La sindrome di Down, conosciuta anche con il nome di trisomia 21, è tra le sindromi più conosciute e tra l’altro occupa un posto importante in quanto dà un notevole contributo alla popolazione dei ritardati mentali.

In questa sede ciò che interessa di tale sindrome non è l’aspetto clinico, anch’esso importante, ma approfondire, per quanto possibile, l’aspetto del linguaggio nei bambini che ne sono affetti.

Lo sviluppo cognitivo e comunicativo dei bambini Down pone quesiti di diverso interesse, sia di ordine teorico che applicativo. In maniera particolare, ciò che suscita interesse è l’estrema variabilità nelle capacità verbali, nonostante, da premettere, uno sviluppo cognitivo e linguistico deficitario nei soggetti con questa sindrome.

Infatti, essi costruiscono frasi semplici ed hanno difficoltà fonologiche che spesso rendono poco comprensibile ciò che dicono.

Da un altro versante, le competenze cognitive non verbali: capacità grafiche, costruttive, spaziali, di ragionamento e di socializzazione sono assai simili a quelle dei bambini normali con pari livello intellettivo.

I bambini Down dimostrano marcate difficoltà nelle abilità linguistiche- verbali rispetto alle competenze cognitive, hanno maggiori abilità in comprensione piuttosto che in produzione, che risulta, in genere, più deficitaria.

Esistono anche disomogeneità in altre aree linguistiche: le capacità lessicali dei soggetti Down sono più preservate delle abilità morfosintattiche e fonologiche, in prove di comprensione e produzione, e questa dissociazione cresce con l’aumentare dell’età.

I bambini piccoli fanno un uso maggiore di gesti comunicativi rispetto a quelli normali, infatti, mentre in questi ultimi la comparsa delle parole determina una progressiva riduzione nella comunicazione gestuale, nei bambini Down la presenza simultanea di entrambe queste modalità comunicative permane a lungo.

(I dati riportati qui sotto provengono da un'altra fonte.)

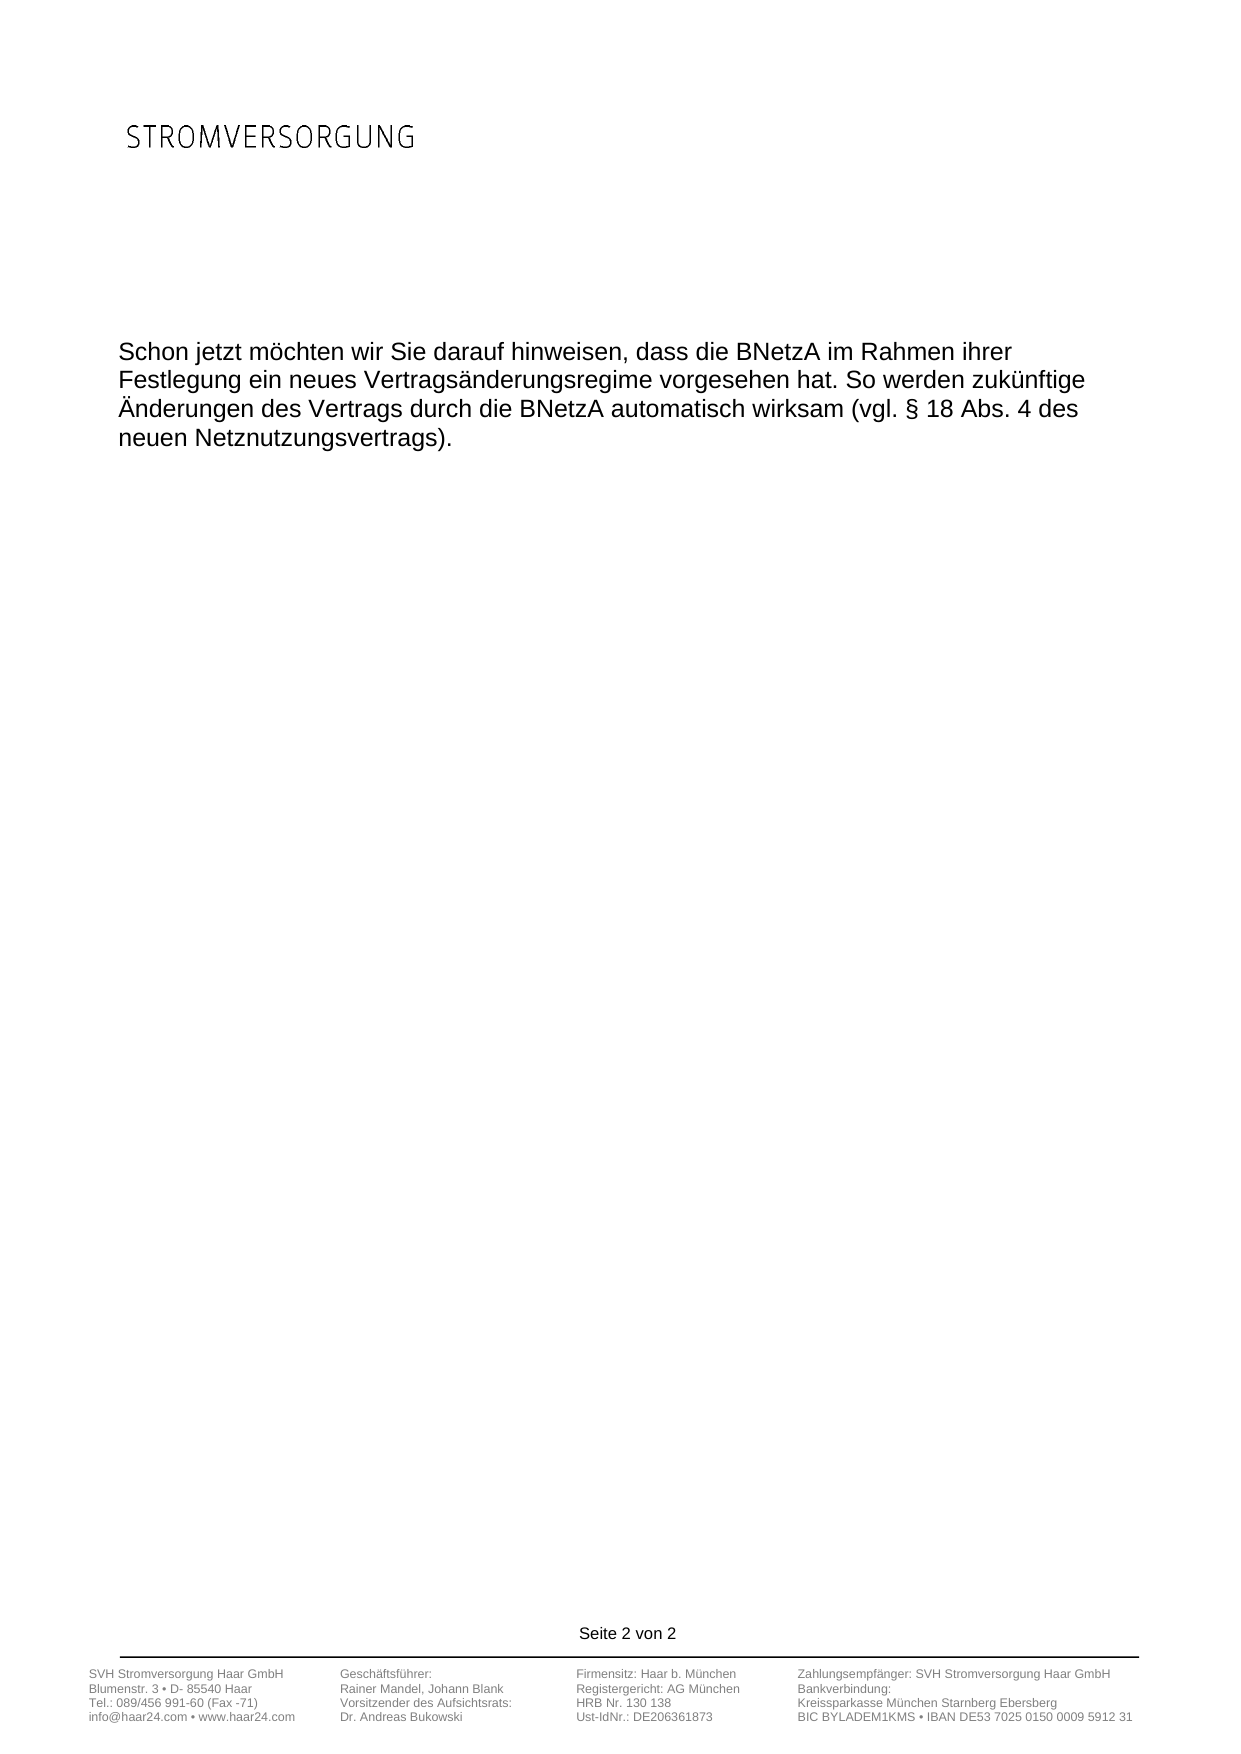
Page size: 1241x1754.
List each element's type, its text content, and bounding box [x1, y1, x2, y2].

picture [125, 125, 413, 148]
text Schon jetzt möchten wir Sie darauf hinweisen, dass die BNetzA im Rahmen ihrer Festlegung ein neues Vertragsänderungsregime vorgesehen hat. So werden zukünftige Änderungen des Vertrags durch die BNetzA automatisch wirksam (vgl. § 18 Abs. 4 des neuen Netznutzungsvertrags). [118, 337, 1137, 452]
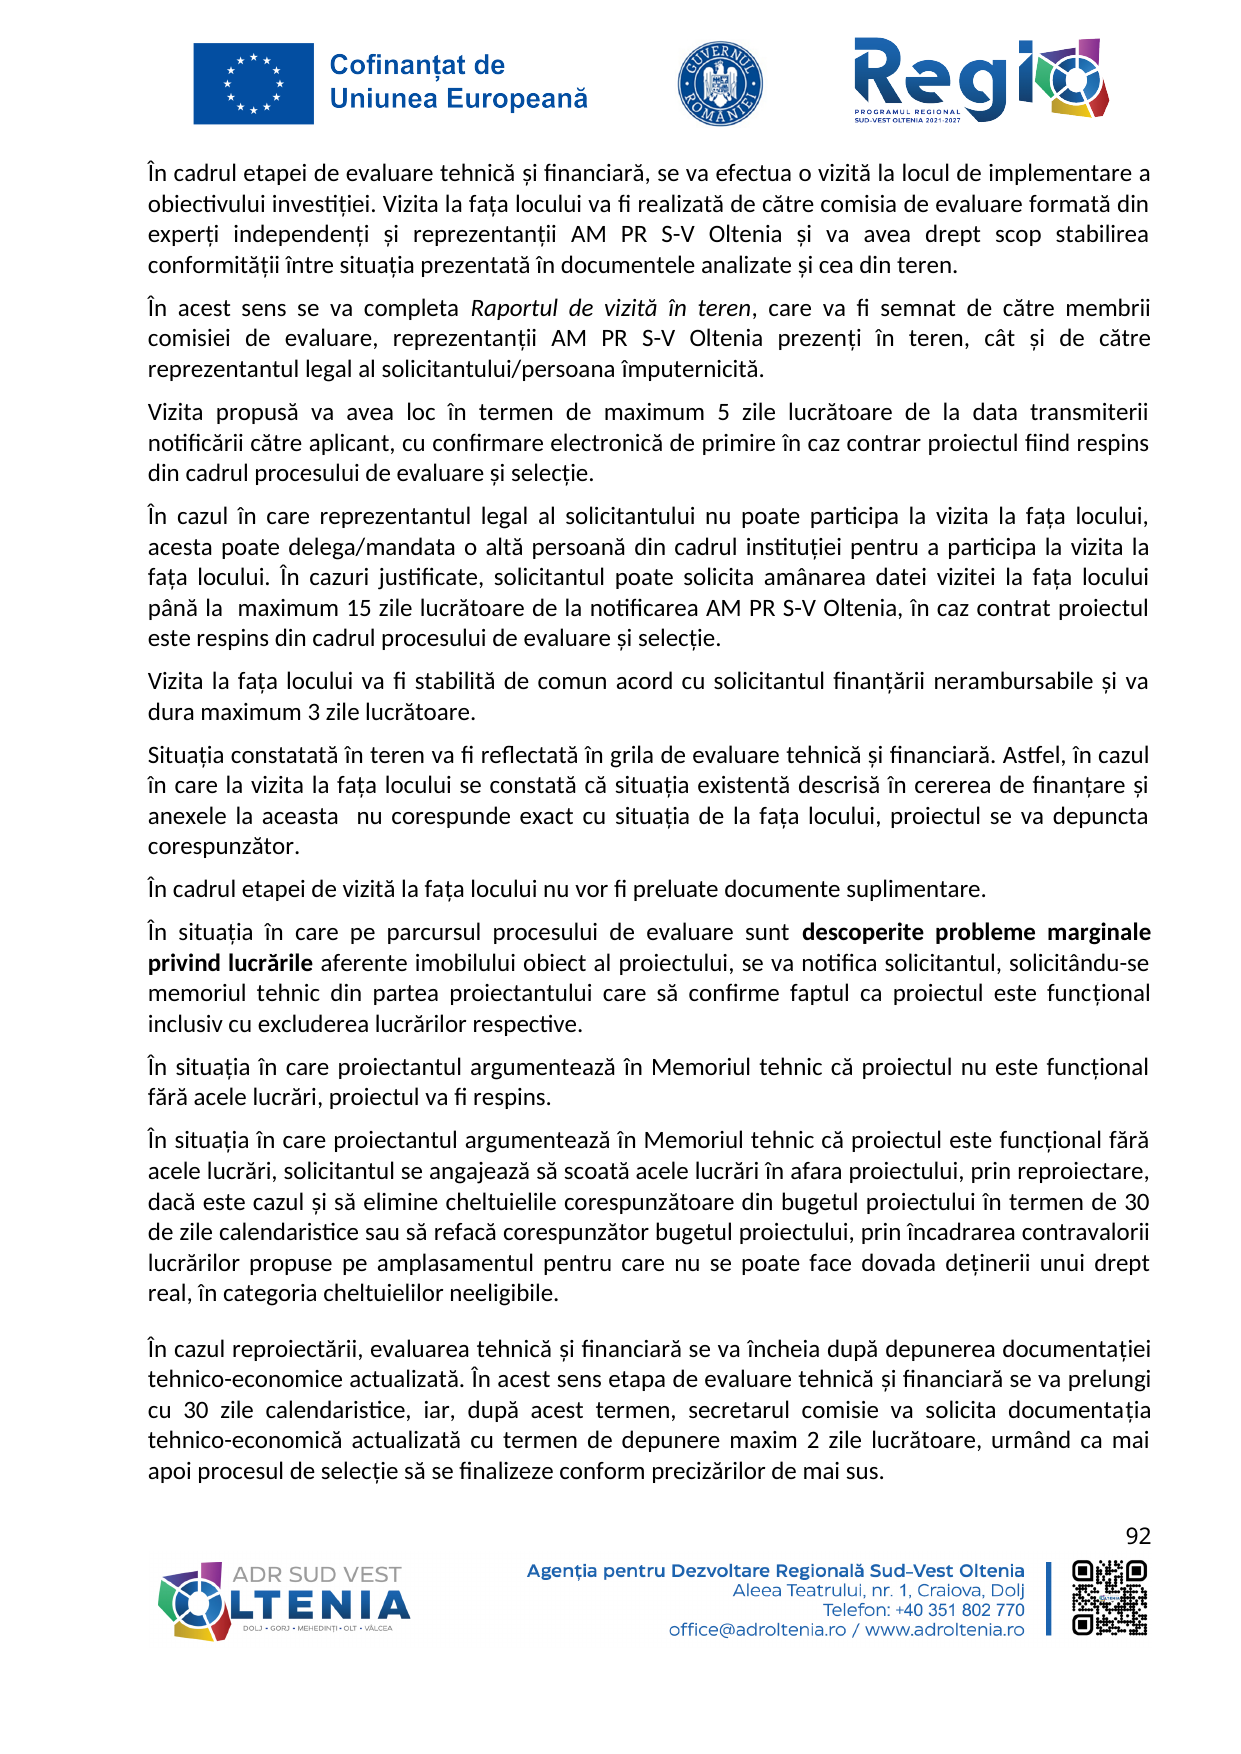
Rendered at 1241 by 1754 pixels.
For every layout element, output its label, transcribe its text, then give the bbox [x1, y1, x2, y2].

picture [188, 38, 590, 128]
text Vizita la faţa locului va fi stabilită de comun acord cu solicitantul finanţării nerambursabile şi va dura maximum 3 zile lucrătoare. [148, 665, 1151, 726]
text În cazul în care reprezentantul legal al solicitantului nu poate participa la vizita la faţa locului, acesta poate delega/mandata o altă persoană din cadrul instituţiei pentru a participa la vizita la faţa locului. În cazuri justificate, solicitantul poate solicita amânarea datei vizitei la faţa locului până la maximum 15 zile lucrătoare de la notificarea AM PR S-V Oltenia, în caz contrat proiectul este respins din cadrul procesului de evaluare şi selecţie. [148, 500, 1151, 653]
text Situaţia constatată în teren va fi reflectată în grila de evaluare tehnică şi financiară. Astfel, în cazul în care la vizita la faţa locului se constată că situaţia existentă descrisă în cererea de finanţare şi anexele la aceasta nu corespunde exact cu situaţia de la faţa locului, proiectul se va depuncta corespunzător. [148, 739, 1151, 861]
text În cazul reproiectării, evaluarea tehnică și financiară se va încheia după depunerea documentației tehnico-economice actualizată. În acest sens etapa de evaluare tehnică și financiară se va prelungi cu 30 zile calendaristice, iar, după acest termen, secretarul comisie va solicita documentația tehnico-economică actualizată cu termen de depunere maxim 2 zile lucrătoare, urmând ca mai apoi procesul de selecție să se finalizeze conform precizărilor de mai sus. [148, 1333, 1152, 1485]
picture [852, 36, 1111, 126]
text În situaţia în care proiectantul argumentează în Memoriul tehnic că proiectul nu este funcţional fără acele lucrări, proiectul va fi respins. [148, 1051, 1151, 1112]
text În situația în care pe parcursul procesului de evaluare sunt descoperite probleme marginale privind lucrările aferente imobilului obiect al proiectului, se va notifica solicitantul, solicitându-se memoriul tehnic din partea proiectantului care să confirme faptul ca proiectul este funcțional inclusiv cu excluderea lucrărilor respective. [148, 916, 1151, 1038]
picture [148, 1551, 1152, 1648]
text În acest sens se va completa Raportul de vizită în teren, care va fi semnat de către membrii comisiei de evaluare, reprezentanții AM PR S-V Oltenia prezenți în teren, cât și de către reprezentantul legal al solicitantului/persoana împuternicită. [148, 292, 1151, 384]
picture [674, 39, 768, 128]
text În cadrul etapei de evaluare tehnică și financiară, se va efectua o vizită la locul de implementare a obiectivului investiţiei. Vizita la faţa locului va fi realizată de către comisia de evaluare formată din experţi independenţi şi reprezentanţii AM PR S-V Oltenia şi va avea drept scop stabilirea conformității între situaţia prezentată în documentele analizate şi cea din teren. [148, 157, 1151, 279]
text Vizita propusă va avea loc în termen de maximum 5 zile lucrătoare de la data transmiterii notificării către aplicant, cu confirmare electronică de primire în caz contrar proiectul fiind respins din cadrul procesului de evaluare şi selecţie. [148, 396, 1151, 488]
text În cadrul etapei de vizită la fața locului nu vor fi preluate documente suplimentare. [148, 873, 1151, 904]
text În situaţia în care proiectantul argumentează în Memoriul tehnic că proiectul este funcţional fără acele lucrări, solicitantul se angajează să scoată acele lucrări în afara proiectului, prin reproiectare, dacă este cazul şi să elimine cheltuielile corespunzătoare din bugetul proiectului în termen de 30 de zile calendaristice sau să refacă corespunzător bugetul proiectului, prin încadrarea contravalorii lucrărilor propuse pe amplasamentul pentru care nu se poate face dovada deţinerii unui drept real, în categoria cheltuielilor neeligibile. [148, 1124, 1151, 1308]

Essi utilizzano e comprendono frasi più semplici con marcate difficoltà fonoarticolatorie. In sintesi, sembra che essi abbiano maggiori capacità in comprensione piuttosto che in produzione.

All’interno di un contesto terapeutico è utile procedere dal reale livello del soggetto per raggiungere obiettivi adeguati ai fini adattivi, cioè rispetto alle esigenze che l’ambiente propone e rispetto alle curiosità del bambino; mettere il bambino in condizione di valutare i risultati che raggiunge, saper accettare e correggere gli errori; usare modalità di facilitazione e rinforzo per ricavare strategie di soluzione; selezionare gli stimoli e, nel contempo, potenziare l’attenzione simultanea (capacità di prestare attenzione a più stimoli contemporaneamente) attraverso più canali.

Non da meno, ricordare l’importanza del linguaggio come direttivo. Il linguaggio adulto dirige l’azione del bambino, il linguaggio del bambino è direttivo e guida della propria azione.